The ability to recognize others' emotions is a central aspect of socioemotional functioning. Emotion recognition impairments are well documented in Alzheimer's disease and other dementias, but it is less understood whether they are also present in mild cognitive impairment (MCI). Results on facial emotion recognition are mixed, and crucially, it remains unclear whether the potential impairments are specific to faces or extend across sensory modalities.
In the current study, 32 MCI patients and 33 cognitively intact controls completed a comprehensive neuropsychological assessment and two forced-choice emotion recognition tasks, including visual and auditory stimuli. The emotion recognition tasks required participants to categorize emotions in facial expressions and in nonverbal vocalizations (e.g., laughter, crying) expressing neutrality, anger, disgust, fear, happiness, pleasure, surprise, or sadness.
MCI patients performed worse than controls for both facial expressions and vocalizations. The effect was large, similar across tasks and individual emotions, and it was not explained by sensory losses or affective symptomatology. Emotion recognition impairments were more pronounced among patients with lower global cognitive performance, but they did not correlate with the ability to perform activities of daily living.
These findings indicate that MCI is associated with emotion recognition difficulties and that such difficulties extend beyond vision, plausibly reflecting a failure at supramodal levels of emotional processing.
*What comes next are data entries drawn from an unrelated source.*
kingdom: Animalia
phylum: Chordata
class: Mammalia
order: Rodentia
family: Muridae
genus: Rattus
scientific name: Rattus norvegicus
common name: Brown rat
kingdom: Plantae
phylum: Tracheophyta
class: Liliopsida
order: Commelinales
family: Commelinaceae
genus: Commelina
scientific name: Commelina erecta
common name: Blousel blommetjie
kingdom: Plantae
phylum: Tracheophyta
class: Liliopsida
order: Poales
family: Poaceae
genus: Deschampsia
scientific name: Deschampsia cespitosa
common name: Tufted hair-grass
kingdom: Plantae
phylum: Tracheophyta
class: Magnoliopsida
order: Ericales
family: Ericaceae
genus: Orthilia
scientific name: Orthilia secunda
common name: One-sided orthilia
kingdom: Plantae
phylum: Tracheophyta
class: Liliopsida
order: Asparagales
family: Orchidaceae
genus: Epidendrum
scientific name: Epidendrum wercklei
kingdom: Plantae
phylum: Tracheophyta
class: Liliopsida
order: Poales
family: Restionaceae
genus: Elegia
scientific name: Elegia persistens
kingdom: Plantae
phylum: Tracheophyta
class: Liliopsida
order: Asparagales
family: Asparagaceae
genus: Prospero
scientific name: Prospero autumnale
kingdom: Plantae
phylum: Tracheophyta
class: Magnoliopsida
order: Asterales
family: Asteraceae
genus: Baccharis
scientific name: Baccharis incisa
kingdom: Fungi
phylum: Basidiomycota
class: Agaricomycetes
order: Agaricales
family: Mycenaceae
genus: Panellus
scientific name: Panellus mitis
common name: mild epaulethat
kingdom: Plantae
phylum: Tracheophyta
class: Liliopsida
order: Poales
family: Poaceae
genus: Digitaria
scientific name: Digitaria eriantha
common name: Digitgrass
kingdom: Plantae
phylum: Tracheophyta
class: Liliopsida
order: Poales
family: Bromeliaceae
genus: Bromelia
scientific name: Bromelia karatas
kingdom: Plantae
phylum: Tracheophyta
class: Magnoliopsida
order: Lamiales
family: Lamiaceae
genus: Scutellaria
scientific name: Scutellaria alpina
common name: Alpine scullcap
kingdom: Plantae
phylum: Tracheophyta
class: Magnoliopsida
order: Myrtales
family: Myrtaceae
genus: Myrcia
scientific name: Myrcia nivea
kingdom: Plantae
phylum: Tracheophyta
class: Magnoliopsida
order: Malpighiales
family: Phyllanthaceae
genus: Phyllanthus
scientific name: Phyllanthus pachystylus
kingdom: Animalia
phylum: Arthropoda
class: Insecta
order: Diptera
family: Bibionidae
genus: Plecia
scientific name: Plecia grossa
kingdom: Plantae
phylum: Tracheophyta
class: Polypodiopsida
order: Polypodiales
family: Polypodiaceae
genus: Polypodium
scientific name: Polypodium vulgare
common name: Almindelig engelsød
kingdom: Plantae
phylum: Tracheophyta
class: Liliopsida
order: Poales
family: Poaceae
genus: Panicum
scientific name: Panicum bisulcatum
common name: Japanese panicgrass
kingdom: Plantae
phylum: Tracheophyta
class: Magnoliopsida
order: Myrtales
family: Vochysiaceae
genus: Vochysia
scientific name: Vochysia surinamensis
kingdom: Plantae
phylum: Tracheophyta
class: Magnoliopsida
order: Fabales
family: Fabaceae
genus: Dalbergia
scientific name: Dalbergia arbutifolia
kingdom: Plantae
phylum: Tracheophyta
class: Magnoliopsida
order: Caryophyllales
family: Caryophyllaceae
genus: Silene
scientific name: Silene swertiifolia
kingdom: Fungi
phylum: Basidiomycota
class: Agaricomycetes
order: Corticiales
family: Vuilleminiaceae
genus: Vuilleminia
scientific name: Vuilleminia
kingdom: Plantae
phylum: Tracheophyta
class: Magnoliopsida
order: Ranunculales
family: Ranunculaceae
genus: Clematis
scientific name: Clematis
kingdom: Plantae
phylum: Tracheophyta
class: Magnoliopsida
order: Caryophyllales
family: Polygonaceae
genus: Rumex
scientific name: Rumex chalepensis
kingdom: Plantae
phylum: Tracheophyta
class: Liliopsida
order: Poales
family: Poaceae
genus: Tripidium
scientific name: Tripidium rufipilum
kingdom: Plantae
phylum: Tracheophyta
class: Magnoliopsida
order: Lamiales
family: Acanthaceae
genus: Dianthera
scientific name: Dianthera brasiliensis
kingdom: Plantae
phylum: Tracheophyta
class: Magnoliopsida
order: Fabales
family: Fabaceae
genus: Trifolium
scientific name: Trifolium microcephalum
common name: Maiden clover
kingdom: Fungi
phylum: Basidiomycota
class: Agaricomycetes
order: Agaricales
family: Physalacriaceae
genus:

This highlights the importance of considering emotion recognition abilities as part of standard neuropsychological testing in MCI, and as a target of interventions aimed at improving social cognition in these patients.
识别他人情绪的能力是社会情感功能的一个核心方面。在阿尔茨海默病和其他痴呆症中,情绪识别障碍得到了充分的记录,但在轻度认知障碍(MCI)中是否也存在这种障碍还不太清楚。关于面部情绪识别的结果喜忧参半,至关重要的是,目前尚不清楚潜在的障碍是否仅限于面部,还是扩展到了其他感觉模式。
在当前的研究中,32 名 MCI 患者和 33 名认知正常的对照者完成了全面的神经心理学评估和两项强制选择情绪识别任务,包括视觉和听觉刺激。情绪识别任务要求参与者对面部表情和非言语发声(例如笑声、哭声)中的中性、愤怒、厌恶、恐惧、快乐、愉悦、惊讶或悲伤进行情绪分类。
MCI 患者在面部表情和发声方面的表现均劣于对照组。这种影响很大,在任务和单个情绪之间相似,并且不能用感觉丧失或情感症状来解释。情绪识别障碍在整体认知表现较低的患者中更为明显,但与日常生活活动能力无关。
这些发现表明 MCI 与情绪识别困难有关,并且这种困难不仅限于视觉,可能反映了情感处理的超模式水平的失败。这强调了在 MCI 中考虑情绪识别能力作为标准神经心理学测试的一部分的重要性,以及作为针对这些患者改善社会认知的干预目标的重要性。